As to portability of solutions, most data-oriented solutions are better because they concentrate on what needs to be done rather than what might be pretty to someone who likes to read abstractions or object-oriented code. This difference pays off on all platforms, from micro-controllers to quad core x86 machines. Most example code of how to write better code for the PPU or Xenon can be compiled for x86 and still see some marginal improvement. The reason the code isn't greatly better is that the x86 is very good at reducing the impact of Object-oriented code, but it can't fix it completely.

* Does DOD has a place outside game dev? Are games a special case, in that once released, the code is often not supported after a few patches? And you can't just throw more hardware at the solution with console dev.

Any place where resources are not limitless, DOD is preferable. Not only does it allow for simpler to reason about code, and also simpler to maintain due to an inherently transform oriented approach to problem solving, but it is faster and more efficient. There are hardly any areas of coding where being faster at no cost is something to be seen as a disadvantage.
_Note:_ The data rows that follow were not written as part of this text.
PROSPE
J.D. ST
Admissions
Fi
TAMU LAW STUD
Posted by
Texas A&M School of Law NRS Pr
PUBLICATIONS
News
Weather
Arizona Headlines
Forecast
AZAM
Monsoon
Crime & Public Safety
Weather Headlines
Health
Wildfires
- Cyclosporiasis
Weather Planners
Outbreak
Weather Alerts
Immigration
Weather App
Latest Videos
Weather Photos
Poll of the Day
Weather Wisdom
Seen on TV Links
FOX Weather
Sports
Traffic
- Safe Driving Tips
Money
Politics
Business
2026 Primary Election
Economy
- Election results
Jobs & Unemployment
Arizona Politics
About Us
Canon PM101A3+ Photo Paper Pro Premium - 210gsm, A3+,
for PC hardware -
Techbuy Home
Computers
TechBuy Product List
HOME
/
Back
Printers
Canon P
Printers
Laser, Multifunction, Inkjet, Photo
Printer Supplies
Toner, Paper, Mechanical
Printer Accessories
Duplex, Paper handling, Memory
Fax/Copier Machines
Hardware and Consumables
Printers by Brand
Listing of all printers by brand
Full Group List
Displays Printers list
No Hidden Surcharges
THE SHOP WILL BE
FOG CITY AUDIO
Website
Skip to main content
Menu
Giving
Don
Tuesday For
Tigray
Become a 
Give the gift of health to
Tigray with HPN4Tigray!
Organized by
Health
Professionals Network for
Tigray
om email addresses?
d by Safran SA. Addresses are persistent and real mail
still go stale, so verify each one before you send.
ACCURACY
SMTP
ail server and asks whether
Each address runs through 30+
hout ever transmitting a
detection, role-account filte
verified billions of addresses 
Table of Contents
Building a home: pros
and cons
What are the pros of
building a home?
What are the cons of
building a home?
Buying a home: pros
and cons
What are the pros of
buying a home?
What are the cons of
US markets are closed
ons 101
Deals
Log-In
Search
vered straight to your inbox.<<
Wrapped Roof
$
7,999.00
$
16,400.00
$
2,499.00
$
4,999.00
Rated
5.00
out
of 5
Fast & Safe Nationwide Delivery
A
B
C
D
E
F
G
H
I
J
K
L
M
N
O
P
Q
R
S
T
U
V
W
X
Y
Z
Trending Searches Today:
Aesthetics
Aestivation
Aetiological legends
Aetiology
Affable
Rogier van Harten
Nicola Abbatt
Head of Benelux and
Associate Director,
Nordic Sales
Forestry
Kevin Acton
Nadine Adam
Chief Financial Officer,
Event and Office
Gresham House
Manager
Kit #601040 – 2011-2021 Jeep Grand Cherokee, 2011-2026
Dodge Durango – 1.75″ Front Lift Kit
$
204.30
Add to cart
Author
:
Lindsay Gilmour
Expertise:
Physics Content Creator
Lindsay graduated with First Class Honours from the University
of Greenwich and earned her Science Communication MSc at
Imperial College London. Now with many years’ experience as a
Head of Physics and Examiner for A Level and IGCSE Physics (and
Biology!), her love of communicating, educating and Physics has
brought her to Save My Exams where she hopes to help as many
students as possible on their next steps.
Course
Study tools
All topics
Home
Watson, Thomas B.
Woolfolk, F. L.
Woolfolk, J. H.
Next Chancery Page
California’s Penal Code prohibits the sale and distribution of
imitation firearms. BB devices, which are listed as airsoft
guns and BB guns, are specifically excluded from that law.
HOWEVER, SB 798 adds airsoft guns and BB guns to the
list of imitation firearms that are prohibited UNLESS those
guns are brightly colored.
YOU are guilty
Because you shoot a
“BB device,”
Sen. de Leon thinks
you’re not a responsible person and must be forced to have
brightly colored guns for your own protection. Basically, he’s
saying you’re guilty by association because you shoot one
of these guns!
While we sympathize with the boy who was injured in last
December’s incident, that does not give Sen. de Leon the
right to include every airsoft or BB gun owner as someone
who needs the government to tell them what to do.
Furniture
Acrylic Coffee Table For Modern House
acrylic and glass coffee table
DOD as a games development paradigm is a fallacy. Every minute you spend developing code to get around a language feature, or to make some code look nicer, or play well with others due to the unnecessary restrictions put in place by the object oriented language you are lumbered with, is a minute lost forever. There is no evidence that object-oriented design makes working on large projects easier, but there is evidence that it makes it harder (see large-scale C++ development for some eye-openers.) You only have to look to really big business to see that the 10Mloc+ projects are normally made up of smaller transforms, an inherently data-oriented approach to development, each with separate and specialised code, potentially running on separate and specialised hardware.

The only reason why DOD could be considered games development only is because games development doesn't naturally consider this standard way of solving data-transform problems in a sensible manner and needs a name to guide it back on track.